* **Task prompt**
Read the data below line by line and copy each one with "personalização" in it.

* **Exercise inputs**
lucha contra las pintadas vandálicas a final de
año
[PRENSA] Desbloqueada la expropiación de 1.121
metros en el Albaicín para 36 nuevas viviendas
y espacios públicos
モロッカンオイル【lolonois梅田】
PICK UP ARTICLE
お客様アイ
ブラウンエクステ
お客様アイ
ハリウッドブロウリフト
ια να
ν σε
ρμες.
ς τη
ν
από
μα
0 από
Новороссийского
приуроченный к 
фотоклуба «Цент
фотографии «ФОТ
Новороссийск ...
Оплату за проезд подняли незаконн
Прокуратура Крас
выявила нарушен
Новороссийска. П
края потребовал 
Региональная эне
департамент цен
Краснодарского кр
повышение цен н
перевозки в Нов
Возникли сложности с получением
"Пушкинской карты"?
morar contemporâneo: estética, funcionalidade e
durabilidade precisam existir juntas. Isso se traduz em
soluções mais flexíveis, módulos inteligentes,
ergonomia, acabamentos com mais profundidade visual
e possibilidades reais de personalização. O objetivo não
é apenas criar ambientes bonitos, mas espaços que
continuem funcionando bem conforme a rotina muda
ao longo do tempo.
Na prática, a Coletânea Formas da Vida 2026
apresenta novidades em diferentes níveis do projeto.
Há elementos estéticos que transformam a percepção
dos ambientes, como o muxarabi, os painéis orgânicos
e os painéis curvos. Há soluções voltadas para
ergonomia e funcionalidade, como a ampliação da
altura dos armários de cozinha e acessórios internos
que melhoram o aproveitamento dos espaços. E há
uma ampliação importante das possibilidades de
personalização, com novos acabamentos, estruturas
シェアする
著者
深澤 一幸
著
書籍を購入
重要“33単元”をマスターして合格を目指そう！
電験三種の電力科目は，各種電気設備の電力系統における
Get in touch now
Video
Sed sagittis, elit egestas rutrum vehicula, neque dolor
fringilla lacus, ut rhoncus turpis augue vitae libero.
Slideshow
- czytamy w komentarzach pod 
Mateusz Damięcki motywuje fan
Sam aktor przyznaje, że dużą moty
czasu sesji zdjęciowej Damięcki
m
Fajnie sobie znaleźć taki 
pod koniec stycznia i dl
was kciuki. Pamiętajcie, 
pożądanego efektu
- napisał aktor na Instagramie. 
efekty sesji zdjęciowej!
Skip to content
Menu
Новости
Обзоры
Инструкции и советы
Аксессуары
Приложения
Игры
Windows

* **Answer to this problem**
e possibilidades reais de personalização. O objetivo não
personalização, com novos acabamentos, estruturas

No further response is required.